((

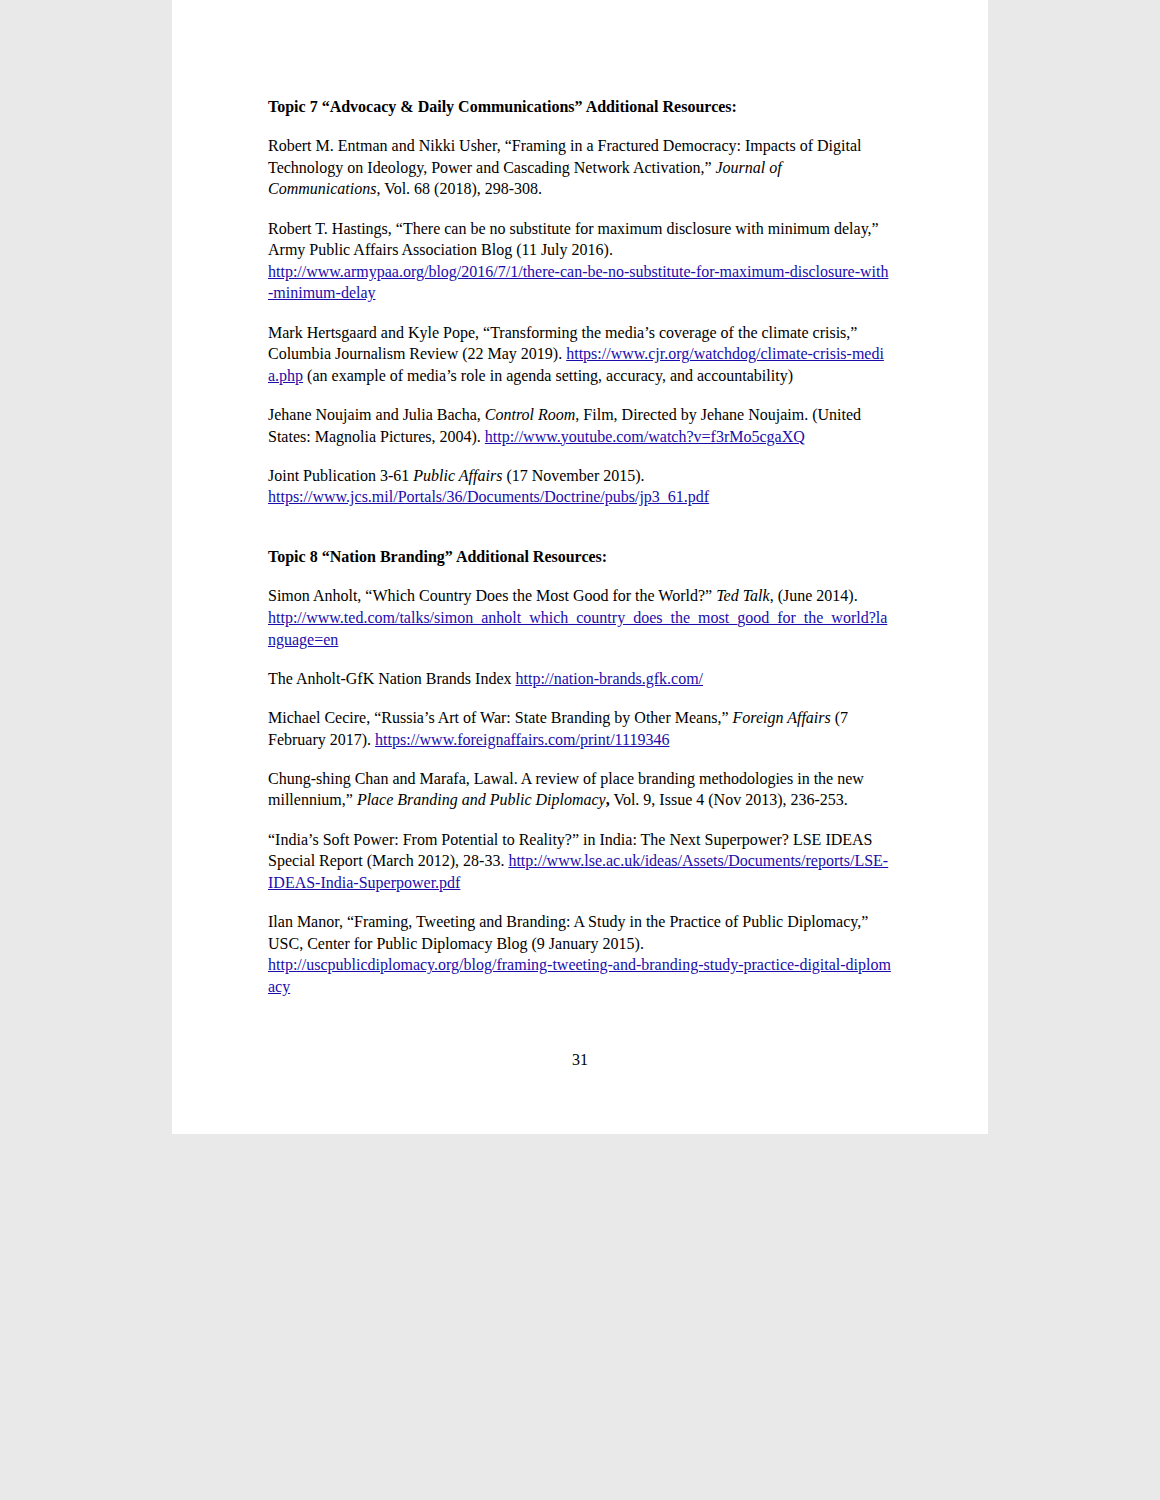Topic 7 “Advocacy & Daily Communications” Additional Resources:
Robert M. Entman and Nikki Usher, “Framing in a Fractured Democracy: Impacts of Digital Technology on Ideology, Power and Cascading Network Activation,” Journal of Communications, Vol. 68 (2018), 298-308.
Robert T. Hastings, “There can be no substitute for maximum disclosure with minimum delay,” Army Public Affairs Association Blog (11 July 2016).
http://www.armypaa.org/blog/2016/7/1/there-can-be-no-substitute-for-maximum-disclosure-with-minimum-delay
Mark Hertsgaard and Kyle Pope, “Transforming the media’s coverage of the climate crisis,” Columbia Journalism Review (22 May 2019). https://www.cjr.org/watchdog/climate-crisis-media.php (an example of media’s role in agenda setting, accuracy, and accountability)
Jehane Noujaim and Julia Bacha, Control Room, Film, Directed by Jehane Noujaim. (United States: Magnolia Pictures, 2004). http://www.youtube.com/watch?v=f3rMo5cgaXQ
Joint Publication 3-61 Public Affairs (17 November 2015).
https://www.jcs.mil/Portals/36/Documents/Doctrine/pubs/jp3_61.pdf
Topic 8 “Nation Branding” Additional Resources:
Simon Anholt, “Which Country Does the Most Good for the World?” Ted Talk, (June 2014).
http://www.ted.com/talks/simon_anholt_which_country_does_the_most_good_for_the_world?language=en
The Anholt-GfK Nation Brands Index http://nation-brands.gfk.com/
Michael Cecire, “Russia’s Art of War: State Branding by Other Means,” Foreign Affairs (7 February 2017). https://www.foreignaffairs.com/print/1119346
Chung-shing Chan and Marafa, Lawal. A review of place branding methodologies in the new millennium,” Place Branding and Public Diplomacy, Vol. 9, Issue 4 (Nov 2013), 236-253.
“India’s Soft Power: From Potential to Reality?” in India: The Next Superpower? LSE IDEAS Special Report (March 2012), 28-33. http://www.lse.ac.uk/ideas/Assets/Documents/reports/LSE-IDEAS-India-Superpower.pdf
Ilan Manor, “Framing, Tweeting and Branding: A Study in the Practice of Public Diplomacy,” USC, Center for Public Diplomacy Blog (9 January 2015).
http://uscpublicdiplomacy.org/blog/framing-tweeting-and-branding-study-practice-digital-diplomacy
31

))

> _REQUIRED ACTION_: Among the lines of the data above, count those holding "substitute" and state only the number.

> _OUTPUT OF THE EXERCISE_: 2